▶ Problem details
Rewrite every line of the records below as a numbered list, skipping any blank lines. Leave the pictures out of your answer.

(Human pose images with keypoint coordinates)
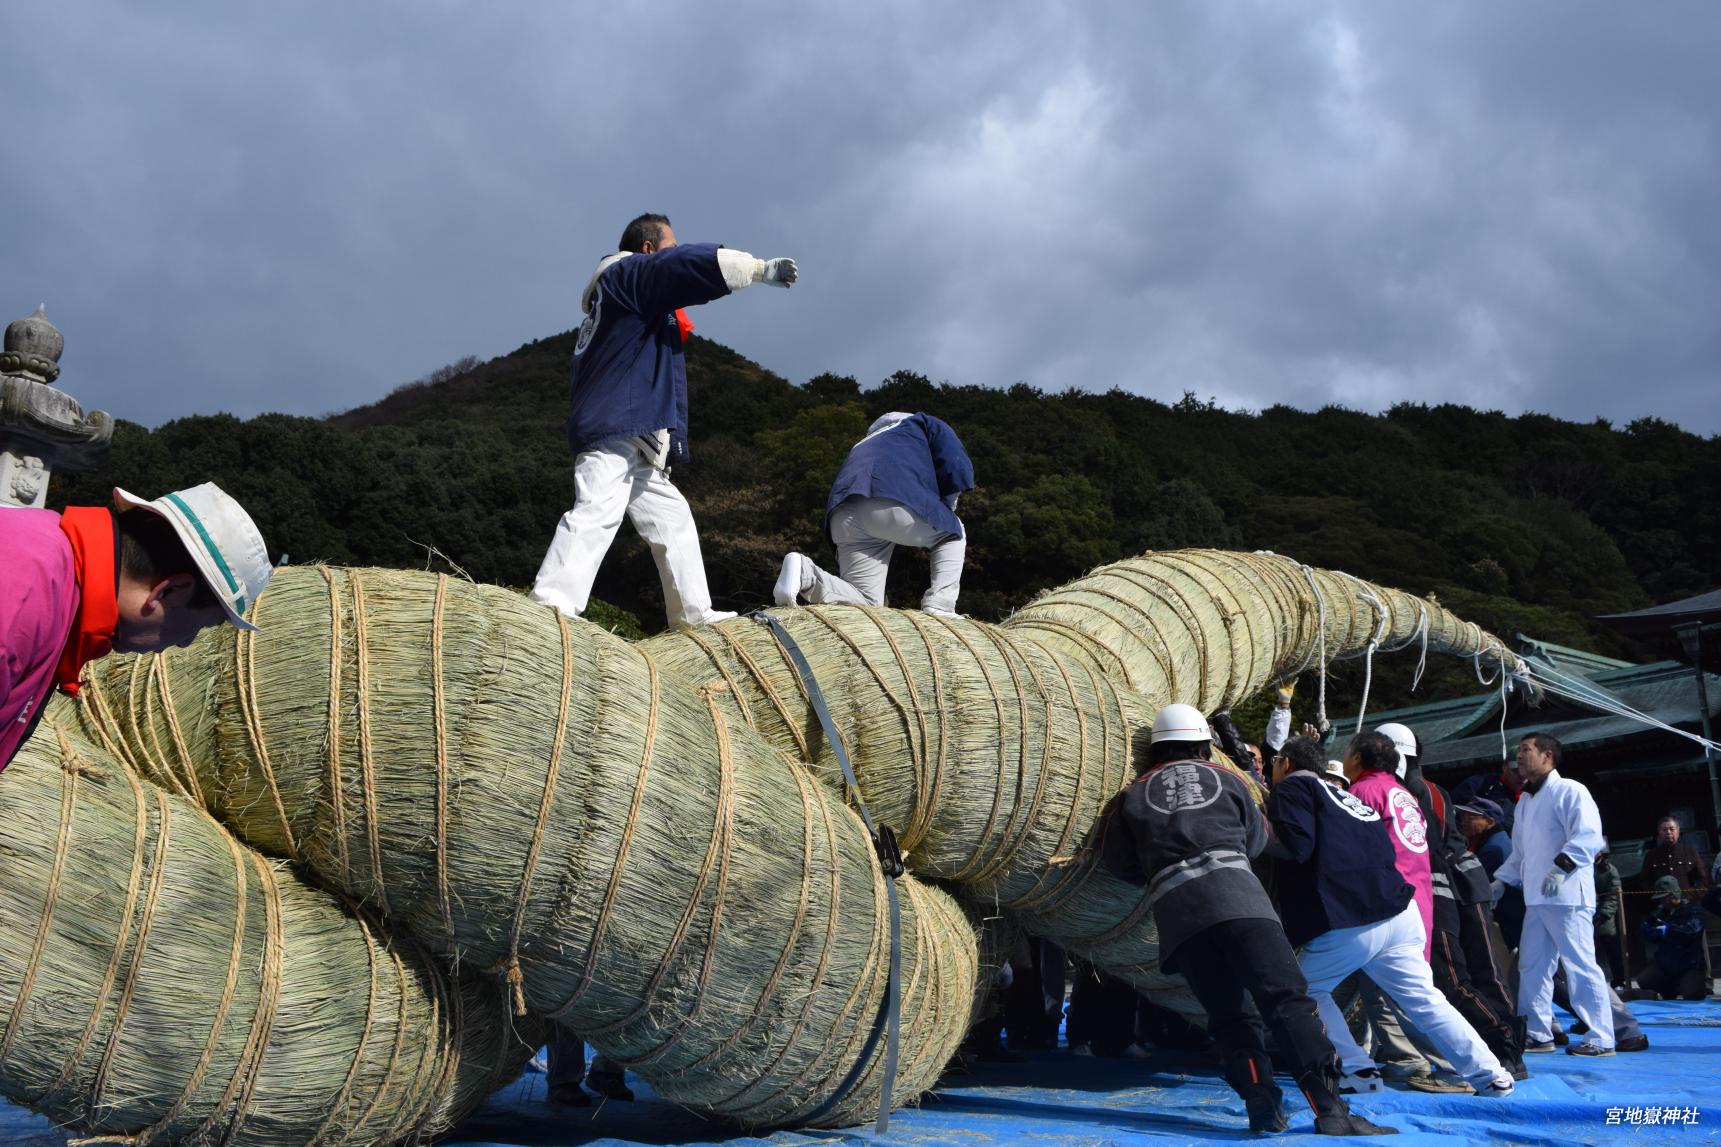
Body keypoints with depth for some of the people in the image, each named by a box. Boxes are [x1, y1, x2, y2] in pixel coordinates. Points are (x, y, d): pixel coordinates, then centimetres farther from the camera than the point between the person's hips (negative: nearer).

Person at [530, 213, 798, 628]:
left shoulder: (605, 299, 29)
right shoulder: (629, 272, 0)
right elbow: (693, 264, -13)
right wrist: (762, 269, -10)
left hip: (632, 444, 11)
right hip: (615, 433, -11)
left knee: (672, 520, 12)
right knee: (596, 514, -23)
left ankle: (695, 614, 14)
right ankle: (550, 607, -32)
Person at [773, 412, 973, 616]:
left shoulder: (862, 446, 45)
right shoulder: (925, 425, 30)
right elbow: (958, 468, 12)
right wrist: (944, 509, 29)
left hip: (842, 518, 5)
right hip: (895, 502, -5)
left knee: (865, 601, 7)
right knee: (954, 533, 24)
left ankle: (804, 572, -18)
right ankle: (939, 608, 6)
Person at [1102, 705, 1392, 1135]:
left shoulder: (1133, 795, 20)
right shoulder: (1228, 779, 22)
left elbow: (1118, 861, 22)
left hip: (1176, 906, 1)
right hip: (1236, 893, -1)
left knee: (1228, 1014, 11)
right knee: (1285, 997, -7)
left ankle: (1261, 1104, -6)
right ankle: (1329, 1106, -19)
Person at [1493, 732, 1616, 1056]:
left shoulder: (1569, 791, -6)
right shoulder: (1525, 801, 20)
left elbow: (1589, 836, -18)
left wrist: (1561, 865, -27)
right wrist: (1500, 881, 18)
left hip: (1567, 896, -9)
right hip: (1535, 898, 9)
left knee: (1580, 965, -5)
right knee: (1532, 966, 11)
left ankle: (1601, 1038, 2)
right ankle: (1538, 1033, 19)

▶ Result
1. Body keypoints with depth for some of the people in the image, each named by a box. Boxes are [x1, y1, x2, y2] in pixel coordinates. Points are (x, y, d): pixel coordinates, then centimetres farther from the camera than the point between the person's hips (negative: nearer).
2. Person at [530, 213, 798, 628]:
3. left shoulder: (605, 299, 29)
4. right shoulder: (629, 272, 0)
5. right elbow: (693, 264, -13)
6. right wrist: (762, 269, -10)
7. left hip: (632, 444, 11)
8. right hip: (615, 433, -11)
9. left knee: (672, 520, 12)
10. right knee: (596, 514, -23)
11. left ankle: (695, 614, 14)
12. right ankle: (550, 607, -32)
13. Person at [773, 412, 973, 616]:
14. left shoulder: (862, 446, 45)
15. right shoulder: (925, 425, 30)
16. right elbow: (958, 468, 12)
17. right wrist: (944, 509, 29)
18. left hip: (842, 518, 5)
19. right hip: (895, 502, -5)
20. left knee: (865, 601, 7)
21. right knee: (954, 533, 24)
22. left ankle: (804, 572, -18)
23. right ankle: (939, 608, 6)
24. Person at [1102, 705, 1392, 1135]:
25. left shoulder: (1133, 795, 20)
26. right shoulder: (1228, 779, 22)
27. left elbow: (1118, 861, 22)
28. left hip: (1176, 906, 1)
29. right hip: (1236, 893, -1)
30. left knee: (1228, 1014, 11)
31. right knee: (1285, 997, -7)
32. left ankle: (1261, 1104, -6)
33. right ankle: (1329, 1106, -19)
34. Person at [1493, 732, 1616, 1056]:
35. left shoulder: (1569, 791, -6)
36. right shoulder: (1525, 801, 20)
37. left elbow: (1589, 836, -18)
38. left wrist: (1561, 865, -27)
39. right wrist: (1500, 881, 18)
40. left hip: (1567, 896, -9)
41. right hip: (1535, 898, 9)
42. left knee: (1580, 965, -5)
43. right knee: (1532, 966, 11)
44. left ankle: (1601, 1038, 2)
45. right ankle: (1538, 1033, 19)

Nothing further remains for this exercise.